How can a person claim from the Scheme?

  • A person who suffers from an injury as result from a vaccine (also known as an Adverse Effect Following Immunisation (“AEFI”)) must report it within 30 days of the onset of the AEFI in one of the following manners:
    • Visit a health facility (such as clinics and hospitals) to complete a Case Reporting Form (“CRF”), or download the CRF by clicking here. The completed form may be e-mailed to AEFI@health.gov.za.
    • Alternatively, call the COVID-19 hotline on 0800 029 999, or report the injury on the MedSafety mobile app.
  • Once an injury is reported, the National Immunisation Safety Expert Committee (“NISEC”) conducts an investigation to establish the causal link between the alleged vaccine injury and the vaccine.
  • If a causal link is established, the NISEC must report it to the Department of Health and the Administrator of the Scheme who will assist the eligible person or their dependants to lodge a claim against the Scheme by completing the official claim form.
  • In the case of a claim for a dependant, some of the documents which may be required include a death certificate, marriage certificate, birth certificate or documentary evidence proving the existence of a life partnership.

Can a person appeal the outcome of a claim?

  • Yes, a person who is not satisfied with the findings of the NISEC that the injury is not causally linked to the administration of the vaccine or the compensation amount offered, may lodge an appeal within 90 days from the time s/he was informed of the outcome of the claim.
  • Such appeals may be directed to the Appeal Panel in writing and on the prescribed form.
  • The Appeal Panel may allow the claimant to appear before it with a medical practitioner or other professional. The Appeal Panel may also call for further information.

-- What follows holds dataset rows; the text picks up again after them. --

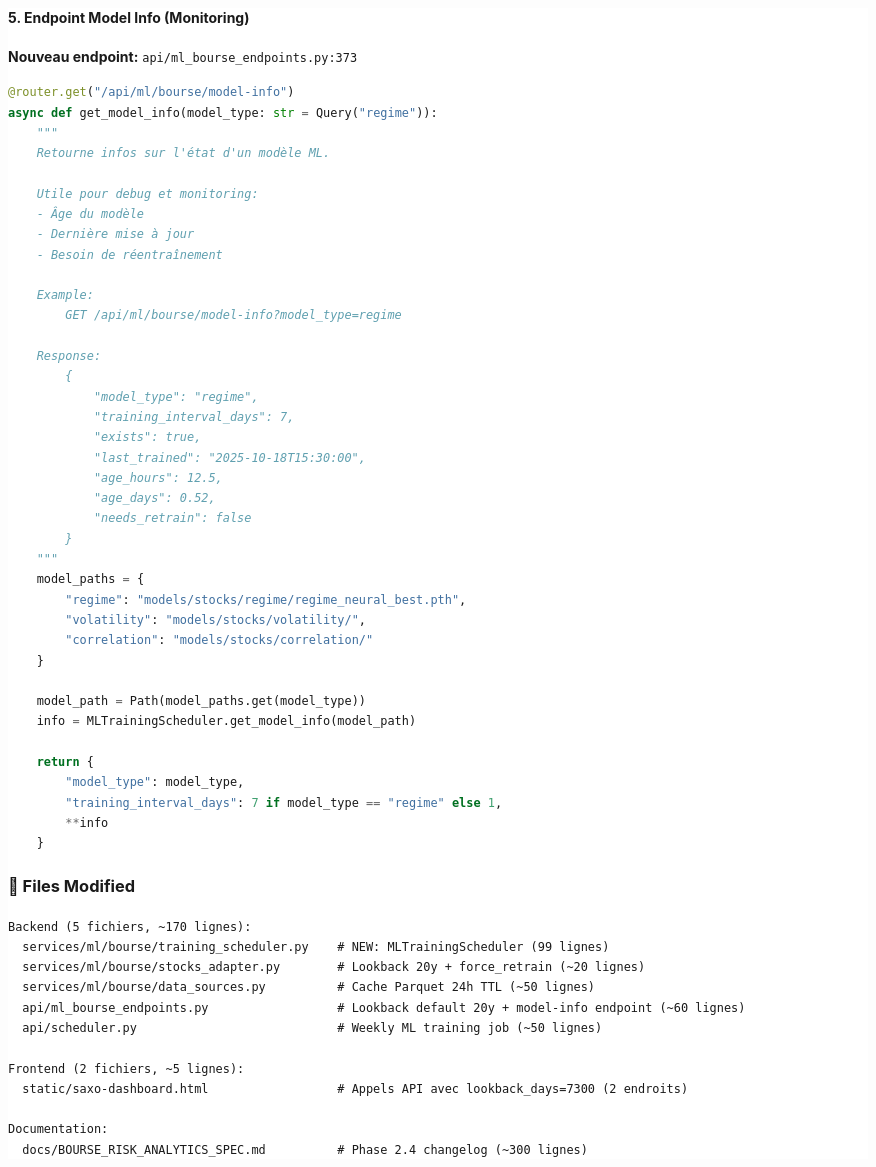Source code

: #### 5. Endpoint Model Info (Monitoring)

**Nouveau endpoint:** `api/ml_bourse_endpoints.py:373`

```python
@router.get("/api/ml/bourse/model-info")
async def get_model_info(model_type: str = Query("regime")):
    """
    Retourne infos sur l'état d'un modèle ML.

    Utile pour debug et monitoring:
    - Âge du modèle
    - Dernière mise à jour
    - Besoin de réentraînement

    Example:
        GET /api/ml/bourse/model-info?model_type=regime

    Response:
        {
            "model_type": "regime",
            "training_interval_days": 7,
            "exists": true,
            "last_trained": "2025-10-18T15:30:00",
            "age_hours": 12.5,
            "age_days": 0.52,
            "needs_retrain": false
        }
    """
    model_paths = {
        "regime": "models/stocks/regime/regime_neural_best.pth",
        "volatility": "models/stocks/volatility/",
        "correlation": "models/stocks/correlation/"
    }

    model_path = Path(model_paths.get(model_type))
    info = MLTrainingScheduler.get_model_info(model_path)

    return {
        "model_type": model_type,
        "training_interval_days": 7 if model_type == "regime" else 1,
        **info
    }
```

### 📁 Files Modified

```
Backend (5 fichiers, ~170 lignes):
  services/ml/bourse/training_scheduler.py    # NEW: MLTrainingScheduler (99 lignes)
  services/ml/bourse/stocks_adapter.py        # Lookback 20y + force_retrain (~20 lignes)
  services/ml/bourse/data_sources.py          # Cache Parquet 24h TTL (~50 lignes)
  api/ml_bourse_endpoints.py                  # Lookback default 20y + model-info endpoint (~60 lignes)
  api/scheduler.py                            # Weekly ML training job (~50 lignes)

Frontend (2 fichiers, ~5 lignes):
  static/saxo-dashboard.html                  # Appels API avec lookback_days=7300 (2 endroits)

Documentation:
  docs/BOURSE_RISK_ANALYTICS_SPEC.md          # Phase 2.4 changelog (~300 lignes)
```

Can a claim also be instituted against the Compensation Fund for work-related injuries or diseases?

  • In terms of the Compensation for Occupational Injuries and Diseases Act (“COIDA”), there is another fund, known as the Compensation Fund that provides compensation to employees who become disabled due to work-related injuries or due to contracting a disease in the course of their work. 
  • In cases where getting the COVID-19 vaccine is an inherent requirement of an employee’s job, or where the employee is required to get vaccinated in terms of his/her employer’s risk assessment, the employee can claim though COIDA if they incur serious injury as a result from the vaccine.
  • In this case, the injured employee may only claim from COIDA and not from the Scheme.
  • There are six requirements that the employee will have to meet, namely:
  • the vaccine must be regarded as an inherent requirement of employment in terms of the employer’s risk assessment;
  • the employee must have received a SAHPRA-approved COVID-19 vaccine;
  • evidence of the employer’s risk assessment and vaccination plan in terms of the Consolidated Directions on Occupational Health and Safety Measures in Certain Workplaces must be provided;
  • the chronological sequence between the vaccine and the development of the employee’s symptoms and clinical signs must be provided;
  • the employee must have presented with symptoms and clinical signs that are generally recognised as side effects of the COVID-19 vaccine; and
  • additional tests may be required to assess the presence of abnormalities of any organ affected.

The National State of Disaster was lifted on 4 April 2022, but the scheme will continue to operate until it reaches its objective of providing compensation for vaccine injuries. In essence, the scheme is meant to compensate people who incur serious injury arising from the COVID-19 vaccine.